A single box size per block supports SIMDs ability to do one thing on many pieces of data. The box size varies from block-to-block for to improve compression size whlie allowing decompression speed.

Variable integer compression

Any variable length block at the end of the list is compressed using varint. A variable length list may or may not exist, depending on the data. The varint compression doesn't use SIMD.

Organizing compressed bytes

The binary packed bytes representing a day are appended to the end of a buffer with previous days. Various bookkeeping variables track the total number of days, the byte index of each day, and other items.

Three-character naming

tms uses three and four character identifiers for modules (mcr, tms), structs (TmeMli, Itm, BlkItr), and functions (gen_blk, u32_pck, u32x256_unp).

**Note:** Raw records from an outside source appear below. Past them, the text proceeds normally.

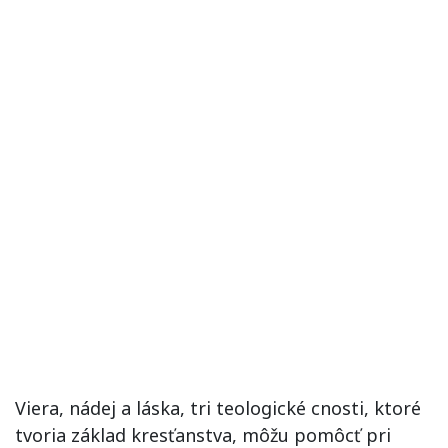
Viera, nádej a láska, tri teologické cnosti, ktoré
tvoria základ kresťanstva, môžu pomôcť pri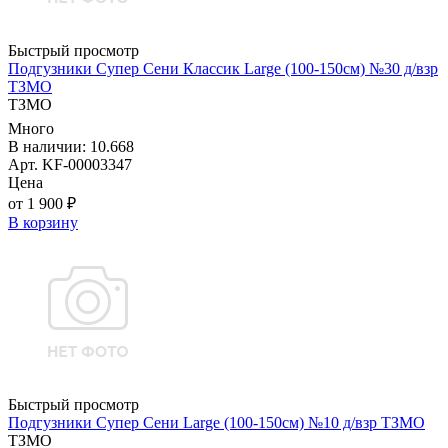
Быстрый просмотр
Подгузники Супер Сени Классик Large (100-150см) №30 д/взр
ТЗМО
ТЗМО
Много
В наличии: 10.668
Арт. KF-00003347
Цена
от 1 900 ₽
В корзину
Быстрый просмотр
Подгузники Супер Сени Large (100-150см) №10 д/взр ТЗМО
ТЗМО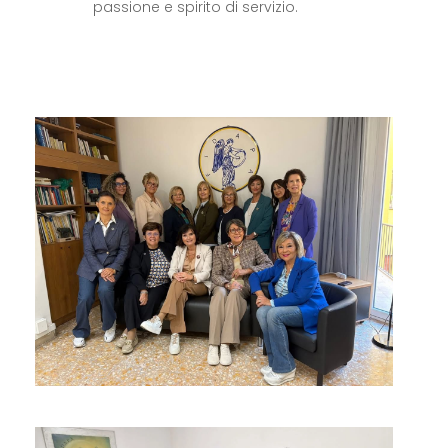
passione e spirito di servizio.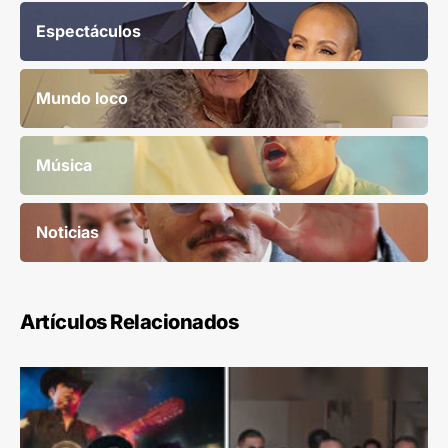
Espectáculos
Mundo loco
Música
Noticias
Artículos Relacionados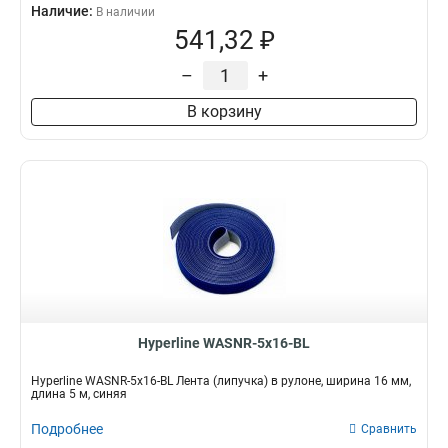
Наличие:
В наличии
541,32 ₽
–
+
В корзину
Hyperline WASNR-5x16-BL
Hyperline WASNR-5x16-BL Лента (липучка) в рулоне, ширина 16 мм,
длина 5 м, синяя
Подробнее
Сравнить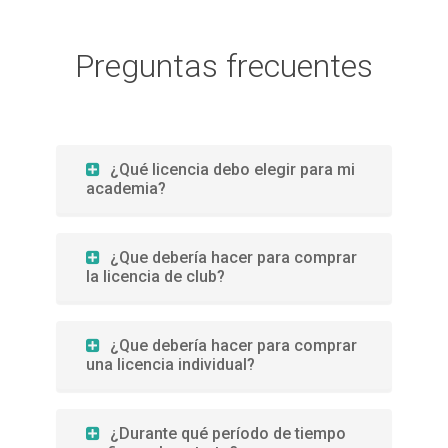
Preguntas frecuentes
¿Qué licencia debo elegir para mi
academia?
¿Que debería hacer para comprar
la licencia de club?
¿Que debería hacer para comprar
una licencia individual?
¿Durante qué período de tiempo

It's a style with a logic.

It fits well in the mind, once adjusted to. It composes larger concepts with less cognitive overload for human parsing and reasoning. It's a style seen in C, assembly, and Rust.

It's a compressed word form that can be expanded, if more detailed explanation is needed. It allows for the accumulation and juggling of many parts more quickly and succintly.

When I read gen_blk, internally I'm translating and understand it means "Generate Block". Some writers choose generate_block. Equally valid. The style also depends on the type of engineering and audience. For a low-level Rust library using SIMD and bit-shifting, three-character naming is helpful.

Figure style and tool

Figures were created with the Material 3 visual design system, Figma, and M3 design kit.